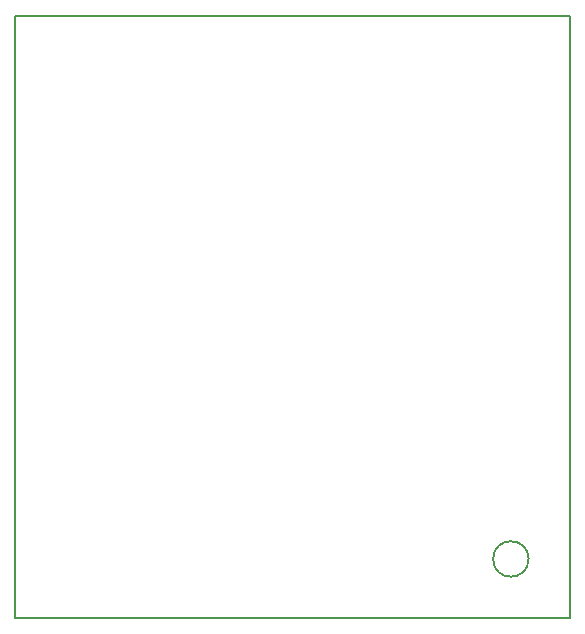
<source format=gbr>
G04 #@! TF.GenerationSoftware,KiCad,Pcbnew,(2017-09-19 revision dddaa7e69)-makepkg*
G04 #@! TF.CreationDate,2017-10-26T12:28:29+02:00*
G04 #@! TF.ProjectId,ezs-camera.kicad_pcb_v1.1,657A732D63616D6572612E6B69636164,rev?*
G04 #@! TF.SameCoordinates,Original*
G04 #@! TF.FileFunction,Profile,NP*
%FSLAX46Y46*%
G04 Gerber Fmt 4.6, Leading zero omitted, Abs format (unit mm)*
G04 Created by KiCad (PCBNEW (2017-09-19 revision dddaa7e69)-makepkg) date 10/26/17 12:28:29*
%MOMM*%
%LPD*%
G01*
G04 APERTURE LIST*
%ADD10C,0.150000*%
G04 APERTURE END LIST*
D10*
X157000000Y-154500000D02*
G75*
G03X157000000Y-154500000I-1500000J0D01*
G01*
X113500000Y-159500000D02*
X113500000Y-108500000D01*
X160500000Y-159500000D02*
X113500000Y-159500000D01*
X160500000Y-108500000D02*
X160500000Y-159500000D01*
X113500000Y-108500000D02*
X160500000Y-108500000D01*
M02*

</source>
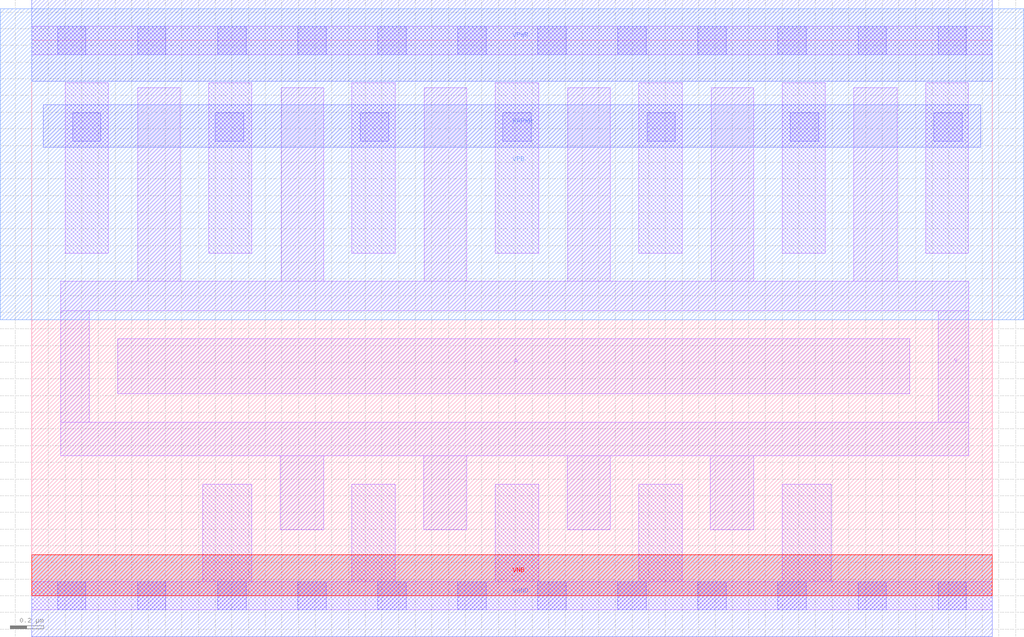
<source format=lef>
# Copyright 2020 The SkyWater PDK Authors
#
# Licensed under the Apache License, Version 2.0 (the "License");
# you may not use this file except in compliance with the License.
# You may obtain a copy of the License at
#
#     https://www.apache.org/licenses/LICENSE-2.0
#
# Unless required by applicable law or agreed to in writing, software
# distributed under the License is distributed on an "AS IS" BASIS,
# WITHOUT WARRANTIES OR CONDITIONS OF ANY KIND, either express or implied.
# See the License for the specific language governing permissions and
# limitations under the License.
#
# SPDX-License-Identifier: Apache-2.0

VERSION 5.7 ;
  NOWIREEXTENSIONATPIN ON ;
  DIVIDERCHAR "/" ;
  BUSBITCHARS "[]" ;
MACRO sky130_fd_sc_lp__invkapwr_8
  CLASS CORE ;
  FOREIGN sky130_fd_sc_lp__invkapwr_8 ;
  ORIGIN  0.000000  0.000000 ;
  SIZE  5.760000 BY  3.330000 ;
  SYMMETRY X Y ;
  SITE unit ;
  PIN A
    ANTENNAGATEAREA  2.772000 ;
    DIRECTION INPUT ;
    USE SIGNAL ;
    PORT
      LAYER li1 ;
        RECT 0.515000 1.210000 5.265000 1.540000 ;
    END
  END A
  PIN Y
    ANTENNADIFFAREA  2.587200 ;
    DIRECTION OUTPUT ;
    USE SIGNAL ;
    PORT
      LAYER li1 ;
        RECT 0.175000 0.840000 5.620000 1.040000 ;
        RECT 0.175000 1.040000 0.345000 1.710000 ;
        RECT 0.175000 1.710000 5.620000 1.885000 ;
        RECT 0.635000 1.885000 0.890000 3.045000 ;
        RECT 1.490000 0.395000 1.750000 0.840000 ;
        RECT 1.495000 1.885000 1.750000 3.045000 ;
        RECT 2.350000 0.395000 2.610000 0.840000 ;
        RECT 2.355000 1.885000 2.610000 3.045000 ;
        RECT 3.210000 0.395000 3.470000 0.840000 ;
        RECT 3.215000 1.885000 3.470000 3.045000 ;
        RECT 4.070000 0.395000 4.330000 0.840000 ;
        RECT 4.075000 1.885000 4.330000 3.045000 ;
        RECT 4.930000 1.885000 5.190000 3.045000 ;
        RECT 5.435000 1.040000 5.620000 1.710000 ;
    END
  END Y
  PIN KAPWR
    DIRECTION INOUT ;
    USE POWER ;
    PORT
      LAYER met1 ;
        RECT 0.070000 2.690000 5.690000 2.945000 ;
    END
  END KAPWR
  PIN VGND
    DIRECTION INOUT ;
    USE GROUND ;
    PORT
      LAYER met1 ;
        RECT 0.000000 -0.245000 5.760000 0.245000 ;
    END
  END VGND
  PIN VNB
    DIRECTION INOUT ;
    USE GROUND ;
    PORT
      LAYER pwell ;
        RECT 0.000000 0.000000 5.760000 0.245000 ;
    END
  END VNB
  PIN VPB
    DIRECTION INOUT ;
    USE POWER ;
    PORT
      LAYER nwell ;
        RECT -0.190000 1.655000 5.950000 3.520000 ;
    END
  END VPB
  PIN VPWR
    DIRECTION INOUT ;
    USE POWER ;
    PORT
      LAYER met1 ;
        RECT 0.000000 3.085000 5.760000 3.575000 ;
    END
  END VPWR
  OBS
    LAYER li1 ;
      RECT 0.000000 -0.085000 5.760000 0.085000 ;
      RECT 0.000000  3.245000 5.760000 3.415000 ;
      RECT 0.200000  2.055000 0.460000 3.075000 ;
      RECT 1.025000  0.085000 1.320000 0.670000 ;
      RECT 1.060000  2.055000 1.320000 3.075000 ;
      RECT 1.920000  0.085000 2.180000 0.670000 ;
      RECT 1.920000  2.055000 2.180000 3.075000 ;
      RECT 2.780000  0.085000 3.040000 0.670000 ;
      RECT 2.780000  2.055000 3.040000 3.075000 ;
      RECT 3.640000  0.085000 3.900000 0.670000 ;
      RECT 3.640000  2.055000 3.900000 3.075000 ;
      RECT 4.500000  0.085000 4.795000 0.670000 ;
      RECT 4.500000  2.055000 4.760000 3.075000 ;
      RECT 5.360000  2.055000 5.615000 3.075000 ;
    LAYER mcon ;
      RECT 0.155000 -0.085000 0.325000 0.085000 ;
      RECT 0.155000  3.245000 0.325000 3.415000 ;
      RECT 0.245000  2.725000 0.415000 2.895000 ;
      RECT 0.635000 -0.085000 0.805000 0.085000 ;
      RECT 0.635000  3.245000 0.805000 3.415000 ;
      RECT 1.100000  2.725000 1.270000 2.895000 ;
      RECT 1.115000 -0.085000 1.285000 0.085000 ;
      RECT 1.115000  3.245000 1.285000 3.415000 ;
      RECT 1.595000 -0.085000 1.765000 0.085000 ;
      RECT 1.595000  3.245000 1.765000 3.415000 ;
      RECT 1.970000  2.725000 2.140000 2.895000 ;
      RECT 2.075000 -0.085000 2.245000 0.085000 ;
      RECT 2.075000  3.245000 2.245000 3.415000 ;
      RECT 2.555000 -0.085000 2.725000 0.085000 ;
      RECT 2.555000  3.245000 2.725000 3.415000 ;
      RECT 2.825000  2.725000 2.995000 2.895000 ;
      RECT 3.035000 -0.085000 3.205000 0.085000 ;
      RECT 3.035000  3.245000 3.205000 3.415000 ;
      RECT 3.515000 -0.085000 3.685000 0.085000 ;
      RECT 3.515000  3.245000 3.685000 3.415000 ;
      RECT 3.690000  2.725000 3.860000 2.895000 ;
      RECT 3.995000 -0.085000 4.165000 0.085000 ;
      RECT 3.995000  3.245000 4.165000 3.415000 ;
      RECT 4.475000 -0.085000 4.645000 0.085000 ;
      RECT 4.475000  3.245000 4.645000 3.415000 ;
      RECT 4.550000  2.725000 4.720000 2.895000 ;
      RECT 4.955000 -0.085000 5.125000 0.085000 ;
      RECT 4.955000  3.245000 5.125000 3.415000 ;
      RECT 5.410000  2.725000 5.580000 2.895000 ;
      RECT 5.435000 -0.085000 5.605000 0.085000 ;
      RECT 5.435000  3.245000 5.605000 3.415000 ;
  END
END sky130_fd_sc_lp__invkapwr_8
END LIBRARY

</source>
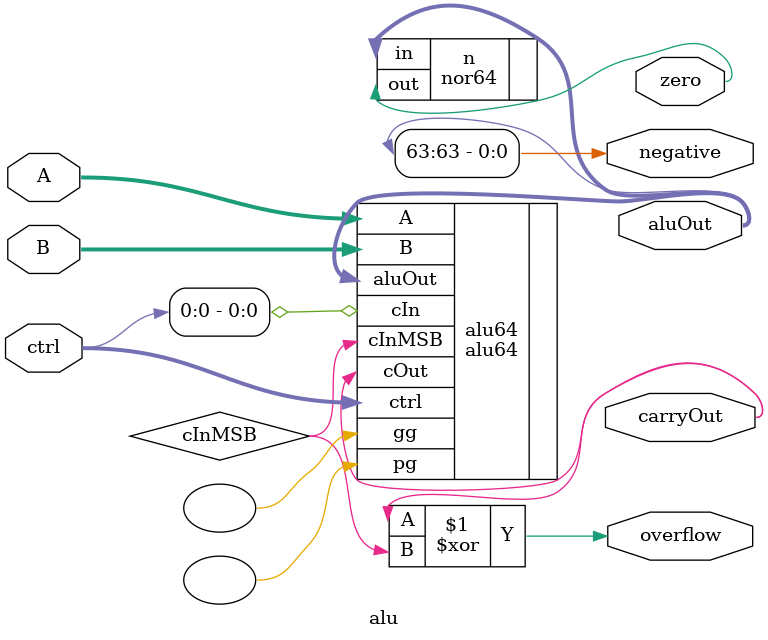
<source format=sv>
`timescale 1ns/10ps

module alu (
   output logic [63:0] aluOut,
   output logic        negative,
   output logic        zero,
   output logic        overflow,
   output logic        carryOut,
   input  logic [63:0] A,
   input  logic [63:0] B,
   input  logic  [2:0] ctrl
);

   parameter DELAY = 0.05;

   logic cInMSB;

   alu64 alu64 (
      .aluOut,
      .cOut(carryOut),
      .cInMSB,
      .pg(),
      .gg(),
      .A,
      .B,
      .cIn(ctrl[0]),
      .ctrl
   );

   // Compute flags
   // Negative = MSB of result
   assign negative = aluOut[63];

   // Overflow = XOR of adder's MSB's carry-out and carry-in
   xor #DELAY x (overflow, carryOut, cInMSB);

   // Zero = 64bit NOR of result
   nor64 n (.out(zero), .in(aluOut));
endmodule

</source>
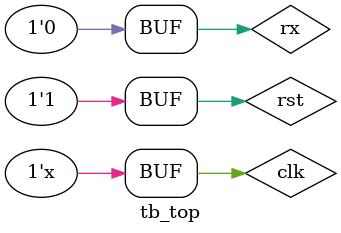
<source format=v>
`timescale 1ns / 1ps

module tb_top();

    reg clk, rst;
    reg echo;
    reg rx;
    wire trig;
    wire [7:0] seg;
    wire [3:0] an;
    wire [4:0] led;
    wire tx;

    top U_top(
        .clk(clk),
        .rst(rst),
        .echo(echo),
        .rx(rx),
        .trig(trig),
        .seg(seg),
        .an(an),
        .led(led),
        .tx(tx)
    );

    always begin
        #5;
        clk = ~clk;
    end

    initial begin
        clk=0;
        rst=1;
        rx=0;
    end

endmodule

</source>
·····
**Exercise description:** The reply must hold exactly the lines from the one containing "wire [7:0] seg;" to the last line of the entries, and nothing more.

**Response to this exercise:**
    wire [7:0] seg;
    wire [3:0] an;
    wire [4:0] led;
    wire tx;

    top U_top(
        .clk(clk),
        .rst(rst),
        .echo(echo),
        .rx(rx),
        .trig(trig),
        .seg(seg),
        .an(an),
        .led(led),
        .tx(tx)
    );

    always begin
        #5;
        clk = ~clk;
    end

    initial begin
        clk=0;
        rst=1;
        rx=0;
    end

endmodule

</source>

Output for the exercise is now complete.